The 250GB Super Slim PS3 will be available in the US starting September 25th, bundled with Uncharted 3: Game of the Year Edition and a voucher for $30 worth of downloadable content for Dust 514, for $270. Its larger sibling will set you back $300 and will come bundled with a copy of Assassin’s Creed III when it arrives on Oct. 30. Sony has not yet announced a stand-alone, non-bundled, version of the latest PS3, raising the cost of entry by $20, as the current bundleless 160GB PS3 retails for $250.
In speaking with Engadget, Sony Computer Entertainment America VP of marketing, handhelds and home consoles, John Koller, revealed there will be no “formal” price drop on the current models. Reasons cited include dwindling inventories on store shelves and consumers tiring of “weird” price fluctuations. While Sony isn’t officially dropping the price of the PS3s currently on the market, it is likely retailers will find creative ways to move their aging inventory if demand for the new consoles overshadows their current stock.
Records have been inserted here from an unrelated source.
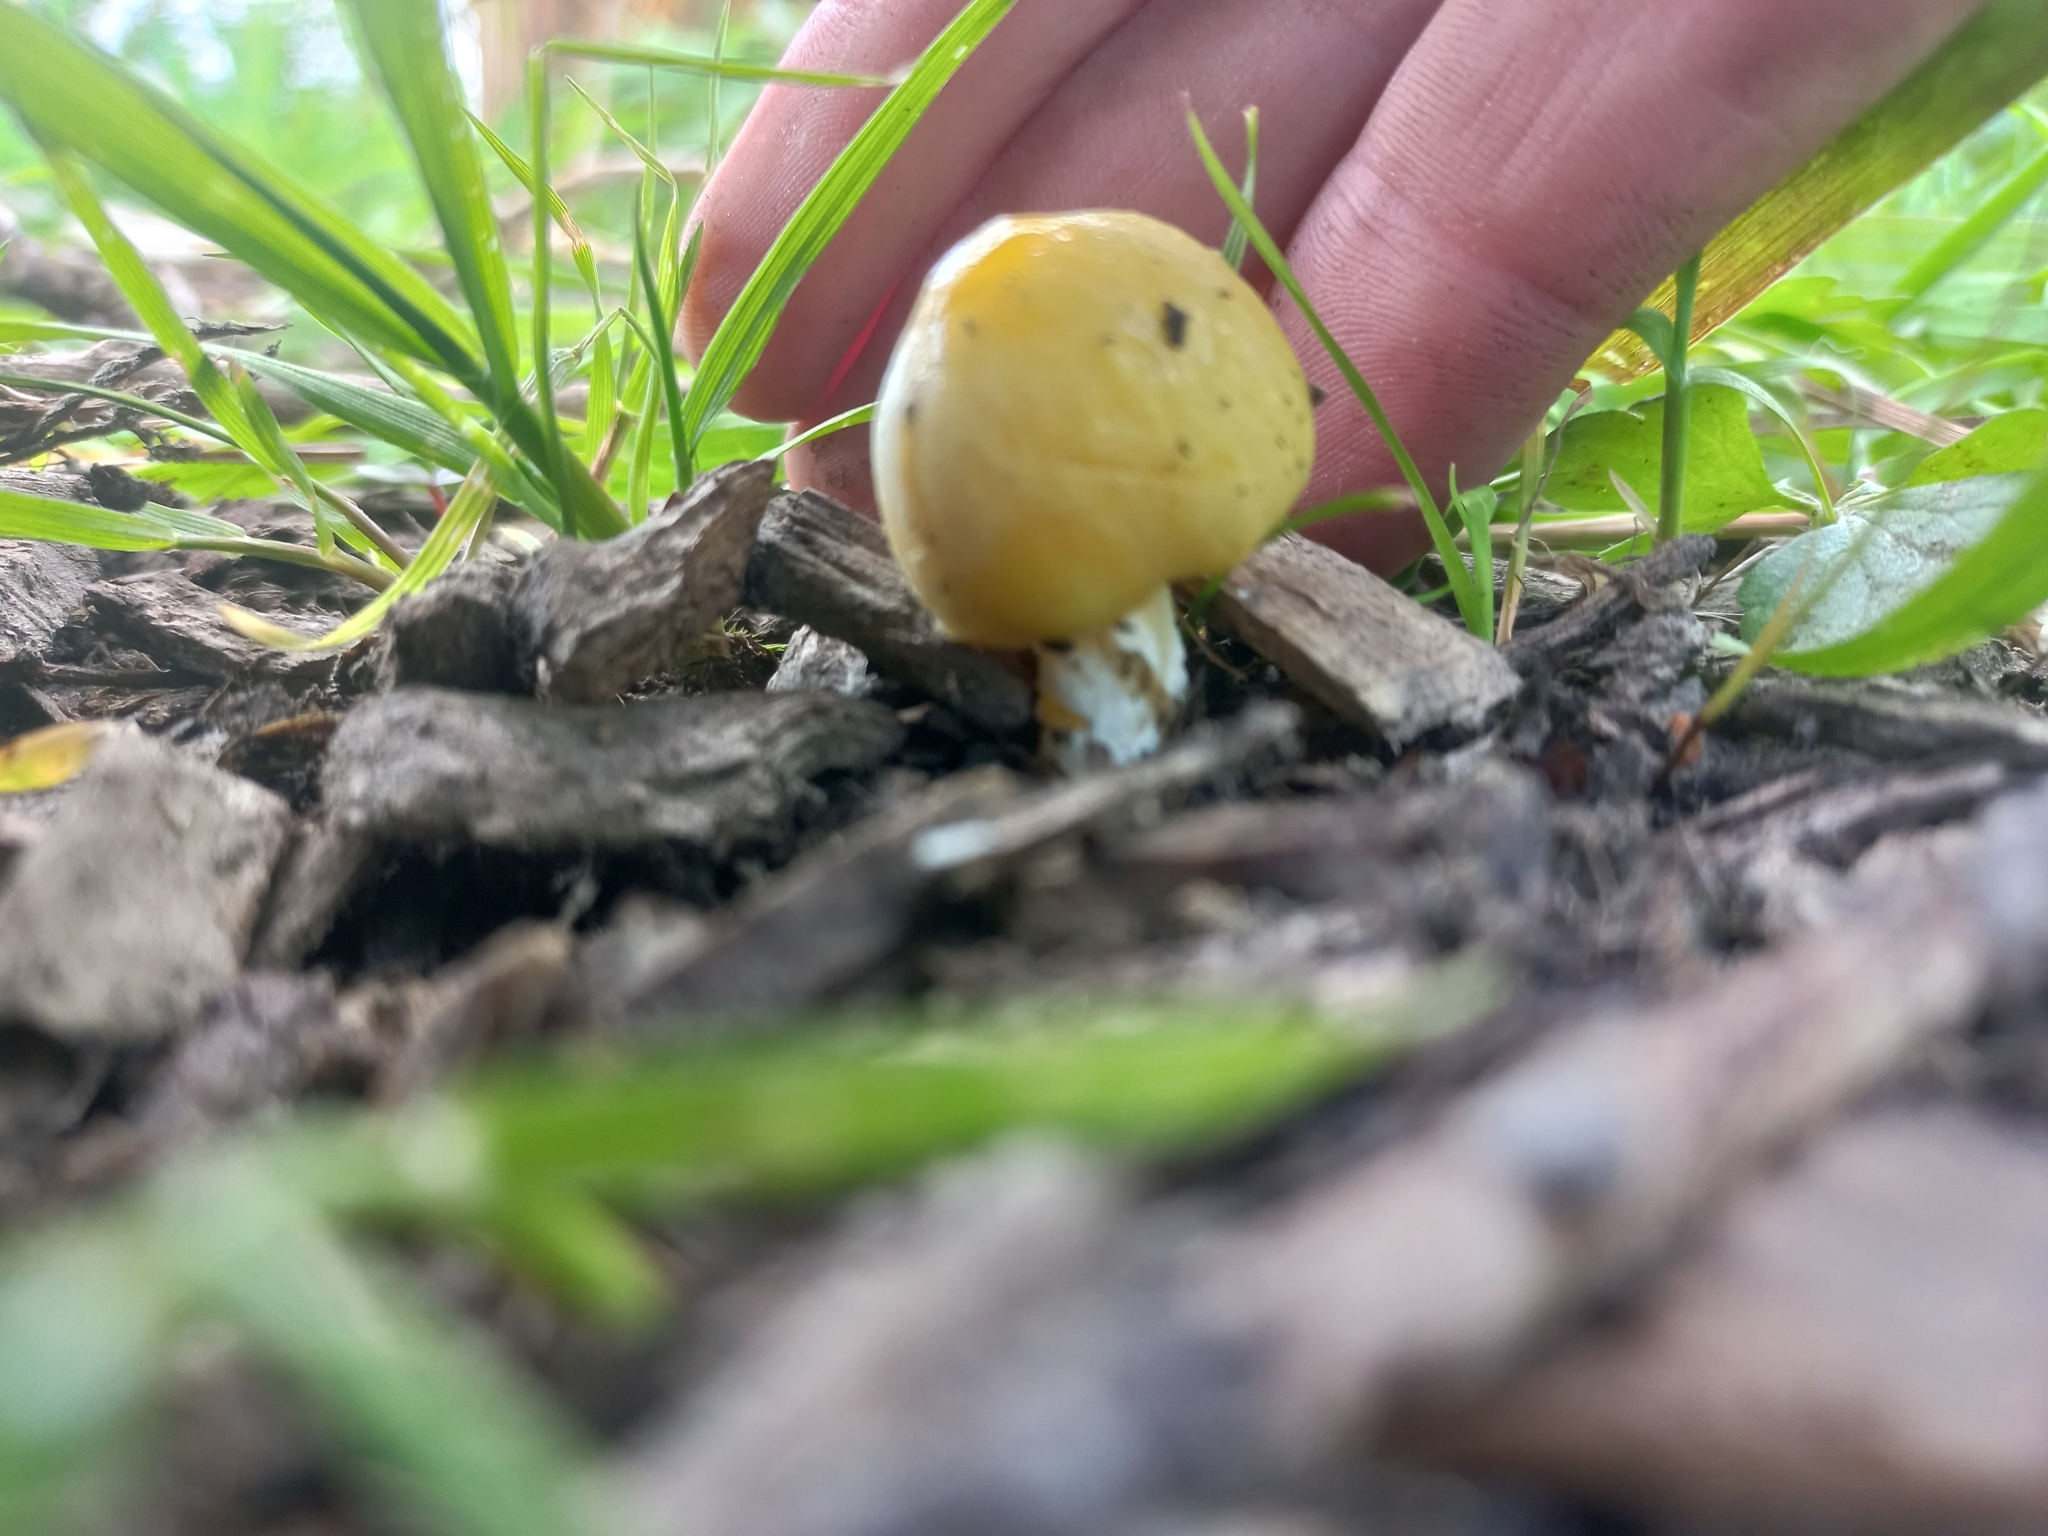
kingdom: Fungi
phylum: Basidiomycota
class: Agaricomycetes
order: Agaricales
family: Bolbitiaceae
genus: Bolbitius
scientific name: Bolbitius titubans
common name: Yellow fieldcap
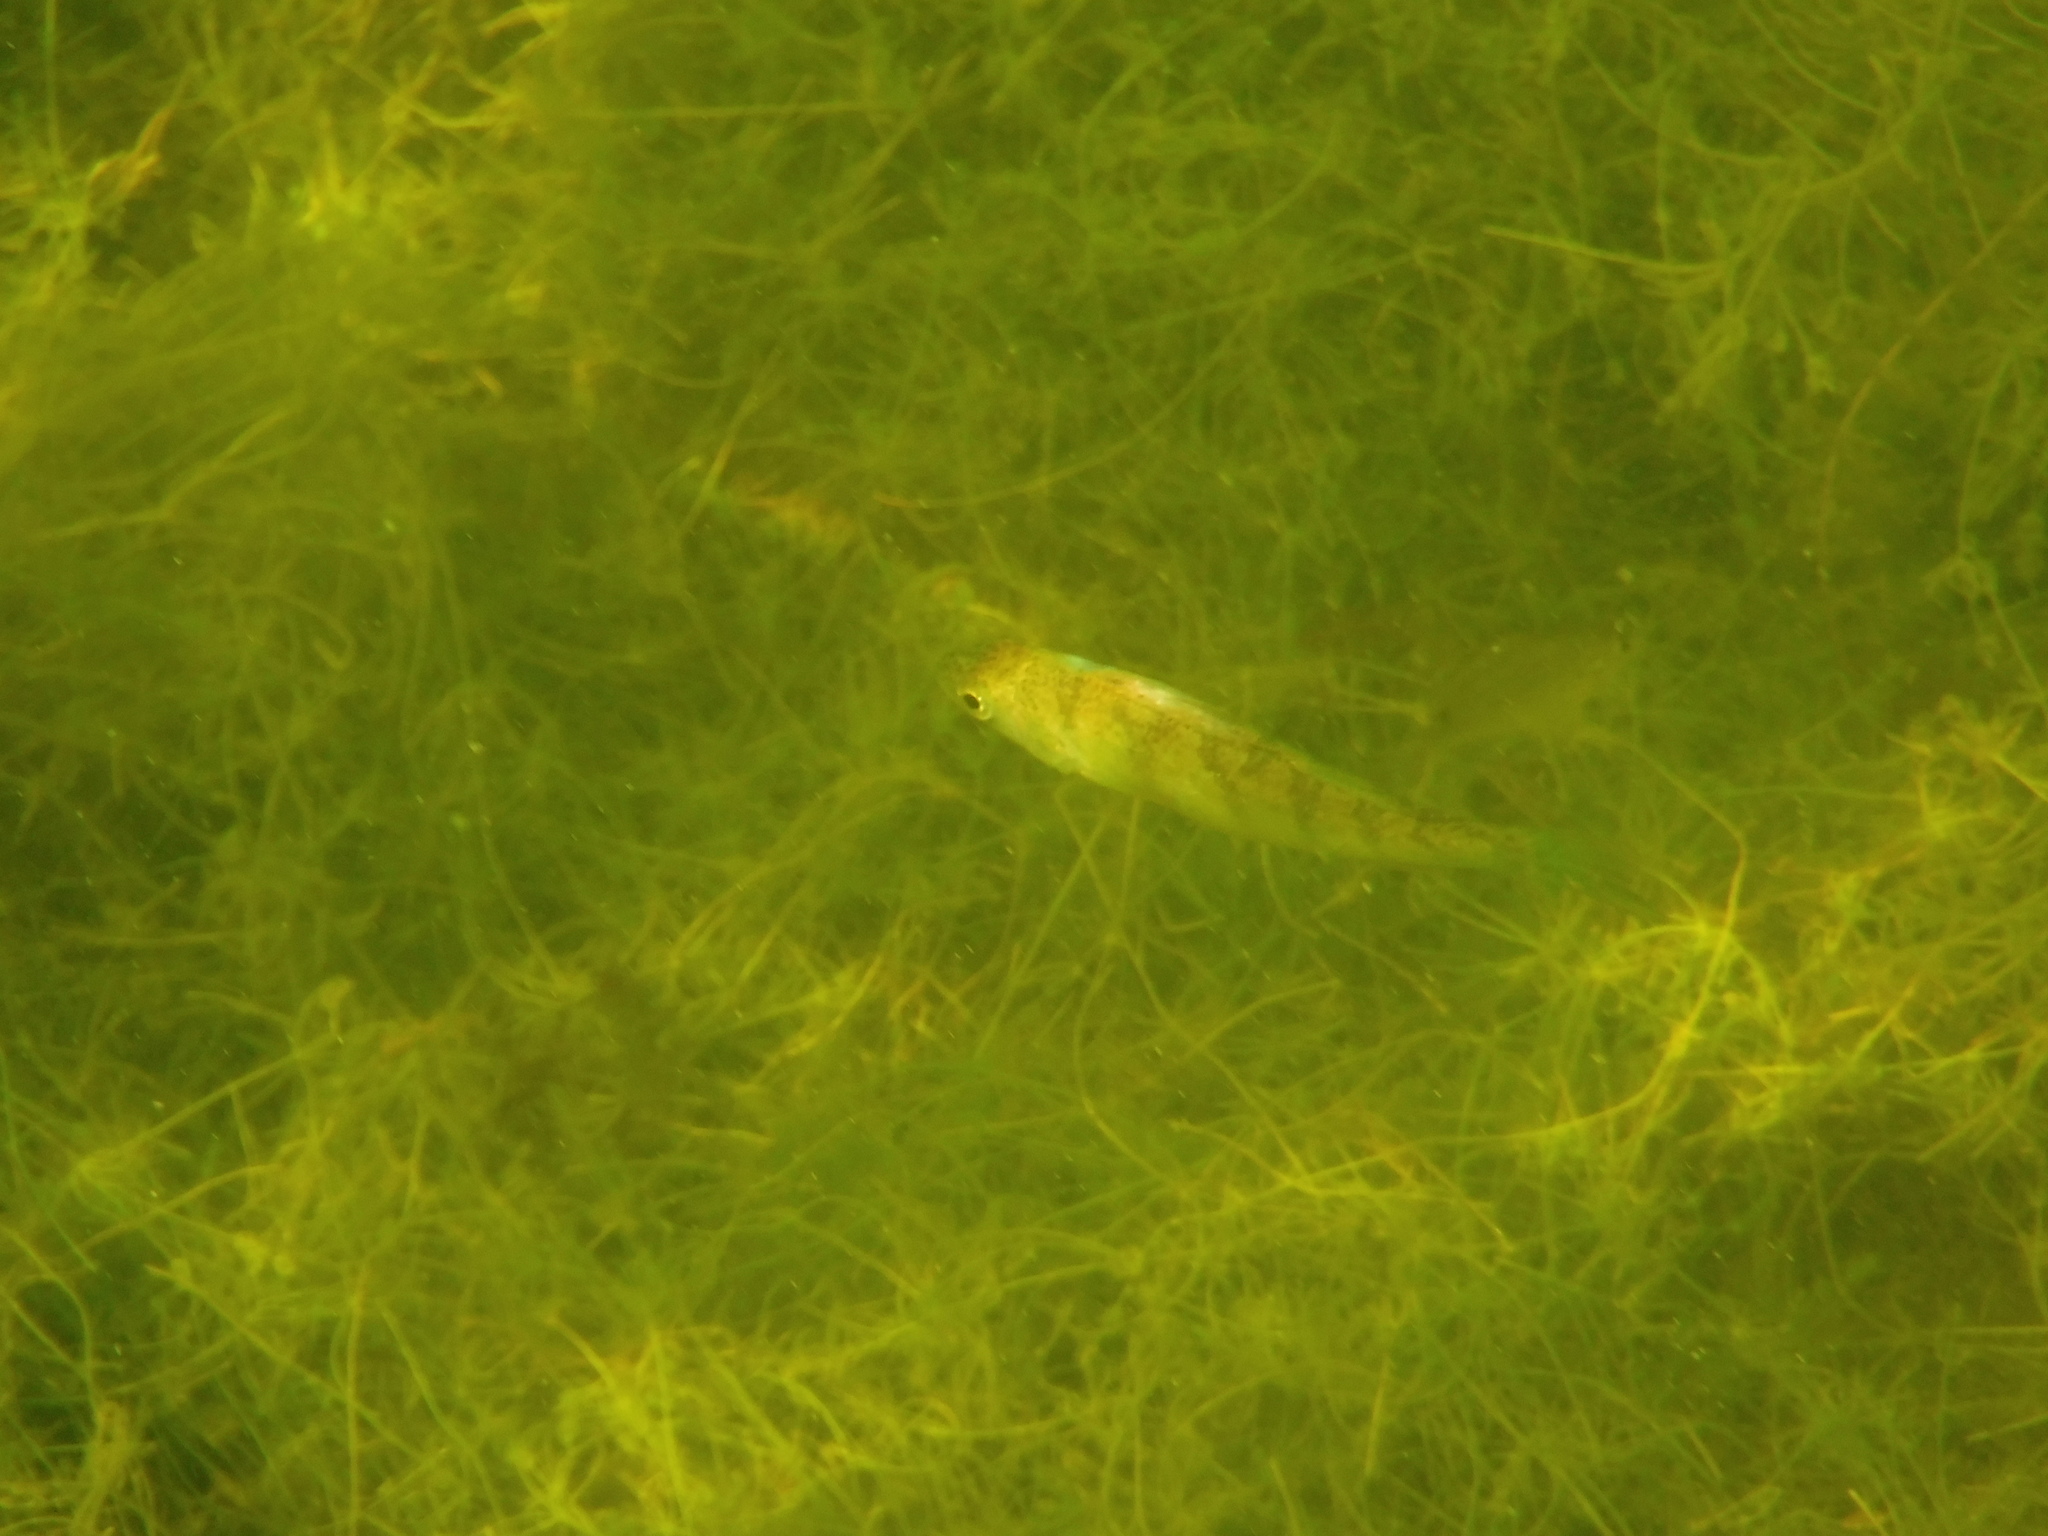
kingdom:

Sony also announced a 12GB solid state drive version of the Super Slim PS3. The catch? It will only be available in Europe. When asked, Mr. Koller stressed the importance of robust, out of the box storage to the North American consumer.
The seventh generation console wars have been hard fought by all of the major hardware manufacturers. With the PS3′s release trailing that of Microsoft’s Xbox 360 by several months, and getting quickly overshadowed by Nintendo’s dominant, if more casually oriented, Wii, Sony had a lot of ground to gain before they could mount a serious challenge. While the worldwide sales of the PS3 and 360 are now fairly close (64M and 67M respectively, as of March 2012), Microsoft continues to command the all-important US consumer market.
Now in its sixth year, the PS3 gets its second redesign and its first price hike. Though the extra $20 does yield about $50-60 worth of content, and 90GB worth of hard drive space, the entry-level Xbox 360 now has a $70 advantage over Sony’s offering. With the holiday season quickly approaching, consumer will ultimately decide whether or not content and storage trumps price.